Every line of the listing belongs in your answer exactly as written; the images do not.
═══ Exercise data
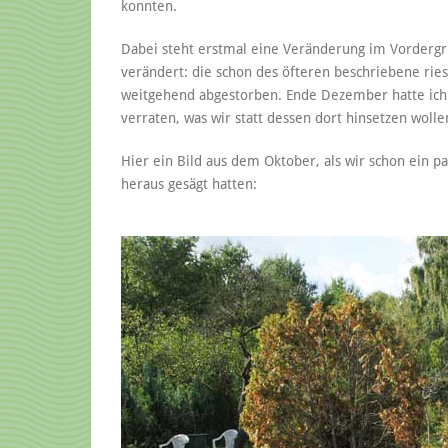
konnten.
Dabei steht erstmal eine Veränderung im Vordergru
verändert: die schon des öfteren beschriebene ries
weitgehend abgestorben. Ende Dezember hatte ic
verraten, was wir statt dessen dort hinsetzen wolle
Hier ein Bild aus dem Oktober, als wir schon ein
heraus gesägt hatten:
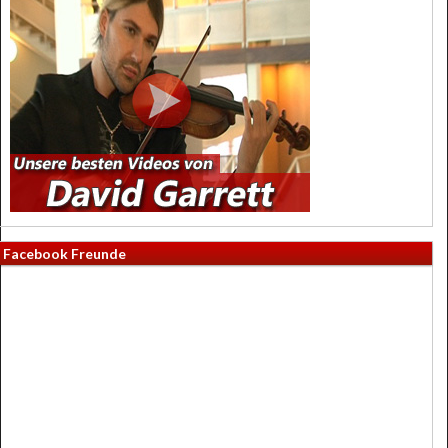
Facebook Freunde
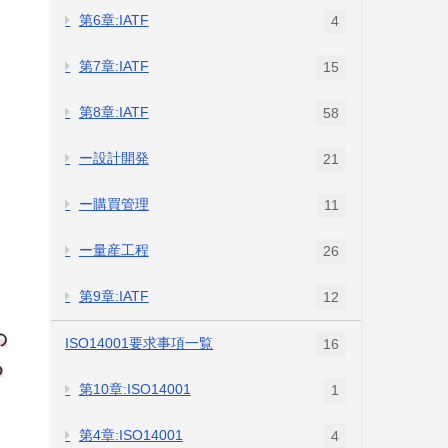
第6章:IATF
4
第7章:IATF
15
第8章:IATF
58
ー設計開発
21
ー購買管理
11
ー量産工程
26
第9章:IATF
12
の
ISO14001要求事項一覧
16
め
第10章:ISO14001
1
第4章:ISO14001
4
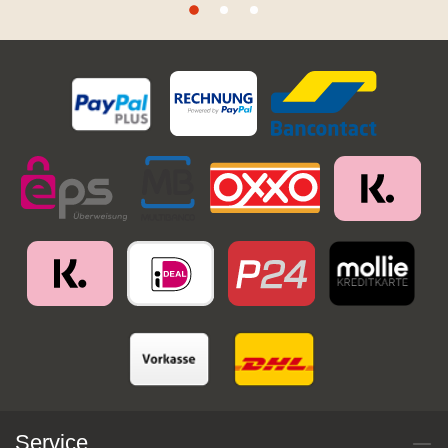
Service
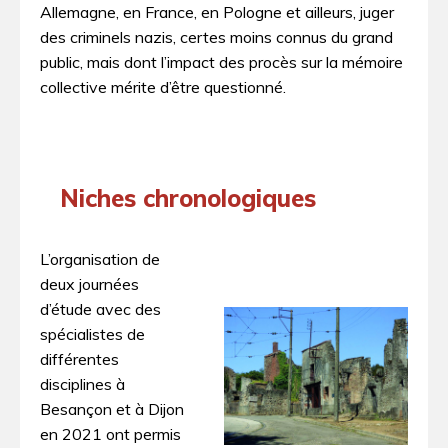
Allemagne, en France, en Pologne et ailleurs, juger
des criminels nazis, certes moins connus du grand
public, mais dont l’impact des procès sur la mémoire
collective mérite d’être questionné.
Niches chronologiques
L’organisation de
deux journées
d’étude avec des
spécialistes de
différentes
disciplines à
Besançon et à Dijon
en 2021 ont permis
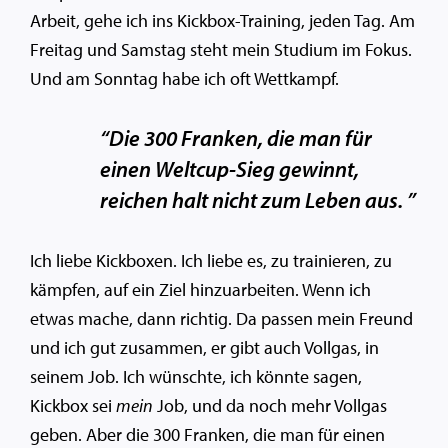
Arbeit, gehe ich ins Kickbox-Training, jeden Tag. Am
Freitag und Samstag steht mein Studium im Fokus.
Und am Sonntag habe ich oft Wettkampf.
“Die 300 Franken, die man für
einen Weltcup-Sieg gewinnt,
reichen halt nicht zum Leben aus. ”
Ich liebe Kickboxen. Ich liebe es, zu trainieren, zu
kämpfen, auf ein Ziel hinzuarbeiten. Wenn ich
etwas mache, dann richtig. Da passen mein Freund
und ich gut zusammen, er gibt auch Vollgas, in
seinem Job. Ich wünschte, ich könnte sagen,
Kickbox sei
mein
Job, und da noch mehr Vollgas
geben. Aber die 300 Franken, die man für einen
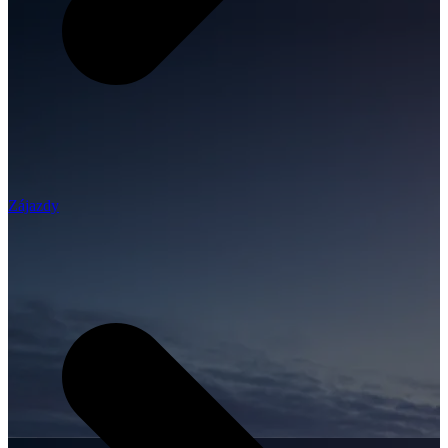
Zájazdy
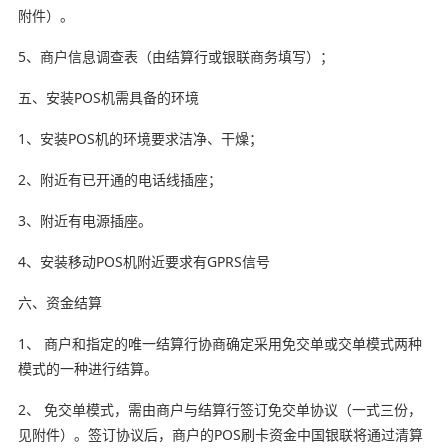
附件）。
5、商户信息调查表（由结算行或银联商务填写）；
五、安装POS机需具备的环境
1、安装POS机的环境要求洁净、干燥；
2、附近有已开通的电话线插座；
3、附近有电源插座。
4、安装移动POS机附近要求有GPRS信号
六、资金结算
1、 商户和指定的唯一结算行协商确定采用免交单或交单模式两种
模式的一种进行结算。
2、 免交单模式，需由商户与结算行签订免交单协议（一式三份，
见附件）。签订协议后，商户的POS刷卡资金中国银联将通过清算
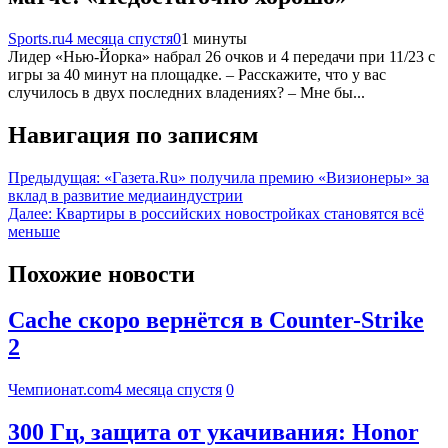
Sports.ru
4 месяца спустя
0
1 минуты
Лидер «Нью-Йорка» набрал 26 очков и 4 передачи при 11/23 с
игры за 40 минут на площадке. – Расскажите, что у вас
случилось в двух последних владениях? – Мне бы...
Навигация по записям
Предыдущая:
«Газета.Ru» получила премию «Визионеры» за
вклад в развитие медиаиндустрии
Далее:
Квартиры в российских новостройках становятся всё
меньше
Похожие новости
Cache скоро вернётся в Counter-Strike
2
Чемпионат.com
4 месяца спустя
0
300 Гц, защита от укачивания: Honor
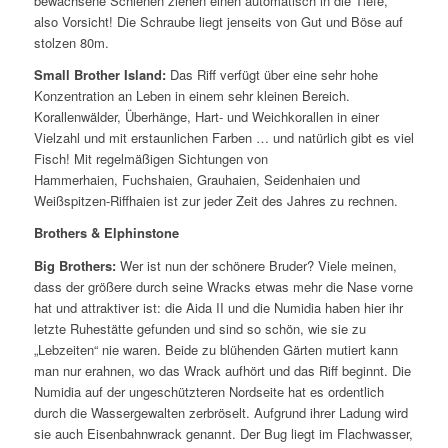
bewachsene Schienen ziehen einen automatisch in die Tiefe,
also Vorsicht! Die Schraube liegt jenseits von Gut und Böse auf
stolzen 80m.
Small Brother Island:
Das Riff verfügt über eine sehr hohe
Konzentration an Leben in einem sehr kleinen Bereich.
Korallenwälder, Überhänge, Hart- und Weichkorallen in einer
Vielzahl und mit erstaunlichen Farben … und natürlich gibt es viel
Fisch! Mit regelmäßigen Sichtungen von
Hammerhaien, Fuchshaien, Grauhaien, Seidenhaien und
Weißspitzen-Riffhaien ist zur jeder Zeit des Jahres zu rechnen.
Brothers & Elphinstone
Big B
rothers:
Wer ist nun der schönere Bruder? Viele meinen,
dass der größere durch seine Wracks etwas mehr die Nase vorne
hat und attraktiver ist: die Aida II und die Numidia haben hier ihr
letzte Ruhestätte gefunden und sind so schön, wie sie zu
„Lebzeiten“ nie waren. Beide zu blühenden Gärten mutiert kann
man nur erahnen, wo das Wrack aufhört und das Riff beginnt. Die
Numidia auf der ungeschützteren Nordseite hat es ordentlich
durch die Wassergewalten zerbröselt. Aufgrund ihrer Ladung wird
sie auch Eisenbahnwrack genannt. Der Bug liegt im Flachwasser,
══════
§ The answer
konnten.
Dabei steht erstmal eine Veränderung im Vordergru
verändert: die schon des öfteren beschriebene ries
weitgehend abgestorben. Ende Dezember hatte ic
verraten, was wir statt dessen dort hinsetzen wolle
Hier ein Bild aus dem Oktober, als wir schon ein
heraus gesägt hatten:
Facebook Freunde
第6章:IATF
4
第7章:IATF
15
第8章:IATF
58
ー設計開発
21
ー購買管理
11
ー量産工程
26
第9章:IATF
12
の
ISO14001要求事項一覧
16
め
第10章:ISO14001
1
第4章:ISO14001
4
Service
Allemagne, en France, en Pologne et ailleurs, juger
des criminels nazis, certes moins connus du grand
public, mais dont l’impact des procès sur la mémoire
collective mérite d’être questionné.
Niches chronologiques
L’organisation de
deux journées
d’étude avec des
spécialistes de
différentes
disciplines à
Besançon et à Dijon
en 2021 ont permis
Arbeit, gehe ich ins Kickbox-Training, jeden Tag. Am
Freitag und Samstag steht mein Studium im Fokus.
Und am Sonntag habe ich oft Wettkampf.
“Die 300 Franken, die man für
einen Weltcup-Sieg gewinnt,
reichen halt nicht zum Leben aus. ”
Ich liebe Kickboxen. Ich liebe es, zu trainieren, zu
kämpfen, auf ein Ziel hinzuarbeiten. Wenn ich
etwas mache, dann richtig. Da passen mein Freund
und ich gut zusammen, er gibt auch Vollgas, in
seinem Job. Ich wünschte, ich könnte sagen,
Kickbox sei
mein
Job, und da noch mehr Vollgas
geben. Aber die 300 Franken, die man für einen
Zájazdy
附件）。
5、商户信息调查表（由结算行或银联商务填写）；
五、安装POS机需具备的环境
1、安装POS机的环境要求洁净、干燥；
2、附近有已开通的电话线插座；
3、附近有电源插座。
4、安装移动POS机附近要求有GPRS信号
六、资金结算
1、 商户和指定的唯一结算行协商确定采用免交单或交单模式两种
模式的一种进行结算。
2、 免交单模式，需由商户与结算行签订免交单协议（一式三份，
见附件）。签订协议后，商户的POS刷卡资金中国银联将通过清算
Sports.ru
4 месяца спустя
0
1 минуты
Лидер «Нью-Йорка» набрал 26 очков и 4 передачи при 11/23 с
игры за 40 минут на площадке. – Расскажите, что у вас
случилось в двух последних владениях? – Мне бы...
Навигация по записям
Предыдущая:
«Газета.Ru» получила премию «Визионеры» за
вклад в развитие медиаиндустрии
Далее:
Квартиры в российских новостройках становятся всё
меньше
Похожие новости
Cache скоро вернётся в Counter-Strike
2
Чемпионат.com
4 месяца спустя
0
300 Гц, защита от укачивания: Honor
bewachsene Schienen ziehen einen automatisch in die Tiefe,
also Vorsicht! Die Schraube liegt jenseits von Gut und Böse auf
stolzen 80m.
Small Brother Island:
Das Riff verfügt über eine sehr hohe
Konzentration an Leben in einem sehr kleinen Bereich.
Korallenwälder, Überhänge, Hart- und Weichkorallen in einer
Vielzahl und mit erstaunlichen Farben … und natürlich gibt es viel
Fisch! Mit regelmäßigen Sichtungen von
Hammerhaien, Fuchshaien, Grauhaien, Seidenhaien und
Weißspitzen-Riffhaien ist zur jeder Zeit des Jahres zu rechnen.
Brothers & Elphinstone
Big B
rothers:
Wer ist nun der schönere Bruder? Viele meinen,
dass der größere durch seine Wracks etwas mehr die Nase vorne
hat und attraktiver ist: die Aida II und die Numidia haben hier ihr
letzte Ruhestätte gefunden und sind so schön, wie sie zu
„Lebzeiten“ nie waren. Beide zu blühenden Gärten mutiert kann
man nur erahnen, wo das Wrack aufhört und das Riff beginnt. Die
Numidia auf der ungeschützteren Nordseite hat es ordentlich
durch die Wassergewalten zerbröselt. Aufgrund ihrer Ladung wird
sie auch Eisenbahnwrack genannt. Der Bug liegt im Flachwasser,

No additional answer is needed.